• Action item
With the material below, print exactly the lines between the line holding "ring pip: (331, 598)" and the line holding "ring mcp: (793, 707)", inclusive. Add nothing else.

• Data section
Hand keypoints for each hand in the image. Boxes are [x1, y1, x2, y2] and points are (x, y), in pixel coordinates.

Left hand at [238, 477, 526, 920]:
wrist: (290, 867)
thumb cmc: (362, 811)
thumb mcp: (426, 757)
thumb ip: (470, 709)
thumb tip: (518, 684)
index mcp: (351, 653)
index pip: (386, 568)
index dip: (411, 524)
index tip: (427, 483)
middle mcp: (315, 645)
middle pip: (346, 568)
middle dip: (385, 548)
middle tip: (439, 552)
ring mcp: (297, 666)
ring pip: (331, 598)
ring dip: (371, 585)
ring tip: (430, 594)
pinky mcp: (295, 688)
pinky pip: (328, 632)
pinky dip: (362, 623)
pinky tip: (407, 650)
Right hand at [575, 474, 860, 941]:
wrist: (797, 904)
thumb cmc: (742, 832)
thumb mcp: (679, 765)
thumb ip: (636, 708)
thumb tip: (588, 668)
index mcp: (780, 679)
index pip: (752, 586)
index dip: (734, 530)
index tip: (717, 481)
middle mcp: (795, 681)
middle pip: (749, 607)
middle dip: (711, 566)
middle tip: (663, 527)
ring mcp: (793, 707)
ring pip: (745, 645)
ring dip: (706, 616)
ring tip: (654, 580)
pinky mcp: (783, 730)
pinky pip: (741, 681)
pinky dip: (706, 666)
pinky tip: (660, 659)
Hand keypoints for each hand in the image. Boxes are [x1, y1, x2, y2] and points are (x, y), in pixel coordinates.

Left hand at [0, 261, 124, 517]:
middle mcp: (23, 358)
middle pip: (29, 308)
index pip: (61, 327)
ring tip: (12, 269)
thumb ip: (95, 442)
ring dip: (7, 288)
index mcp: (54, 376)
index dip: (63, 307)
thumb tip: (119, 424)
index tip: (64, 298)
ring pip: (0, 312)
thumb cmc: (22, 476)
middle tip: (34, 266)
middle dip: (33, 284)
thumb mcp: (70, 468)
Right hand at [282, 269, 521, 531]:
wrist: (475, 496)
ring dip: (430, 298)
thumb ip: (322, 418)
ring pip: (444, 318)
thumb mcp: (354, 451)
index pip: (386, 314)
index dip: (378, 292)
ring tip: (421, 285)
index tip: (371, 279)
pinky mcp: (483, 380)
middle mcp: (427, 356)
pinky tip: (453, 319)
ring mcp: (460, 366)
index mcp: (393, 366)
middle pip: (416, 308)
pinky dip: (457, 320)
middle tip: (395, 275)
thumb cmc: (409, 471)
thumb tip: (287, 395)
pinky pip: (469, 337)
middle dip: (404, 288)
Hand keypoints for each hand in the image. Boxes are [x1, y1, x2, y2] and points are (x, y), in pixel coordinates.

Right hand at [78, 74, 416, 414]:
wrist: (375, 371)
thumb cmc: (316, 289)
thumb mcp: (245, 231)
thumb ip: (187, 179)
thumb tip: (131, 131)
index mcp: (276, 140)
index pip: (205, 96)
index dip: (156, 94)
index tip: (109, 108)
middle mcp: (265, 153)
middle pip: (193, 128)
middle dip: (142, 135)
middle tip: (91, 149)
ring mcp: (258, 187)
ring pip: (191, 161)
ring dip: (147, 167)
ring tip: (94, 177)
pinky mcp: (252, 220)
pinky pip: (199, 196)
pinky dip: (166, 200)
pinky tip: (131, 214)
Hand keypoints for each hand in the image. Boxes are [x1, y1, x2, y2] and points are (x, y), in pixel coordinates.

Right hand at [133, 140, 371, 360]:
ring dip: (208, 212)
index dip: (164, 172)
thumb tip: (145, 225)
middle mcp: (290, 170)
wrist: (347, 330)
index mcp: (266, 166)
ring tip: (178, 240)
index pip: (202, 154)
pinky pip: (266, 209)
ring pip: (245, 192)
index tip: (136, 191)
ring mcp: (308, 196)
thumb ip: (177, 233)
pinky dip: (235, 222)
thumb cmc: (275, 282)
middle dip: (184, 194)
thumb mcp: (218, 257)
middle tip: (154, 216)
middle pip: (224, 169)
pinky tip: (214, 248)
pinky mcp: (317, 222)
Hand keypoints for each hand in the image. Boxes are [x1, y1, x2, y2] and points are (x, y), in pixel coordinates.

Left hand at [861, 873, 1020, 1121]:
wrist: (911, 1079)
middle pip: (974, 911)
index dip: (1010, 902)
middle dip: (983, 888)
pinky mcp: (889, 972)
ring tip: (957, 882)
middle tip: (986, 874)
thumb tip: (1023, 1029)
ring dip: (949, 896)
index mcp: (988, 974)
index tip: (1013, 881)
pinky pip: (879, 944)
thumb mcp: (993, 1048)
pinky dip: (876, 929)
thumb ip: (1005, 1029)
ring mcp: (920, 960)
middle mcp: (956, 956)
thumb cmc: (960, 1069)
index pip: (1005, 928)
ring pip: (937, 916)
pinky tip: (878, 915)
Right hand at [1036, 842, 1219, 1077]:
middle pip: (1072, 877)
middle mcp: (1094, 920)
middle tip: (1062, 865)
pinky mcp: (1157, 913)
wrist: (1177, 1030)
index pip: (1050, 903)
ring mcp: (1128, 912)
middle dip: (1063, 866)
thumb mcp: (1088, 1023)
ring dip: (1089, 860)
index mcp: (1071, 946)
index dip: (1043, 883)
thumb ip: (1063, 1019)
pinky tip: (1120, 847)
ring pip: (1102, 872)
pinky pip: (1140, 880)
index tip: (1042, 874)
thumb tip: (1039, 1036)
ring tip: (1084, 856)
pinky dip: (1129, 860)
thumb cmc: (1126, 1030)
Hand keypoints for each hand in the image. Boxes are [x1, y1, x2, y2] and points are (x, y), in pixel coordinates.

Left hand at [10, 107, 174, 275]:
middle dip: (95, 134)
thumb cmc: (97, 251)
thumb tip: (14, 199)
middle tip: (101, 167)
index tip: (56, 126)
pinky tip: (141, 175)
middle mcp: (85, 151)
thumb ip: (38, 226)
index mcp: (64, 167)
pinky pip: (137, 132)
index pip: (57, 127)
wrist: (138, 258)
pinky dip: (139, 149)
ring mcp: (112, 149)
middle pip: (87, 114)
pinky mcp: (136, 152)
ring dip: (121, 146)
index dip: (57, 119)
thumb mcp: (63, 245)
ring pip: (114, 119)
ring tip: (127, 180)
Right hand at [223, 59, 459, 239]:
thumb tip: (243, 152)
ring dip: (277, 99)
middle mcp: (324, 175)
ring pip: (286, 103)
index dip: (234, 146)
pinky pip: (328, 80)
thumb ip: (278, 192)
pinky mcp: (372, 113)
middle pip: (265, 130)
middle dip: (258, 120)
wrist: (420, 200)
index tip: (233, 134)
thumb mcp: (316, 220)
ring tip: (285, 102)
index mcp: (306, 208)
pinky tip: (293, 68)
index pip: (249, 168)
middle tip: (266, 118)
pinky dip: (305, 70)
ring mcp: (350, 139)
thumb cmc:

• Result for this exercise
ring pip: (331, 598)
ring dip: (371, 585)
ring tip: (430, 594)
pinky mcp: (295, 688)
pinky pip: (328, 632)
pinky dip: (362, 623)
pinky tip: (407, 650)
Right hand at [575, 474, 860, 941]:
wrist: (797, 904)
thumb cmc: (742, 832)
thumb mcp: (679, 765)
thumb ip: (636, 708)
thumb tip: (588, 668)
index mcp: (780, 679)
index pip: (752, 586)
index dip: (734, 530)
index tip: (717, 481)
middle mcp: (795, 681)
middle pip: (749, 607)
middle dip: (711, 566)
middle tip: (663, 527)
ring mcp: (793, 707)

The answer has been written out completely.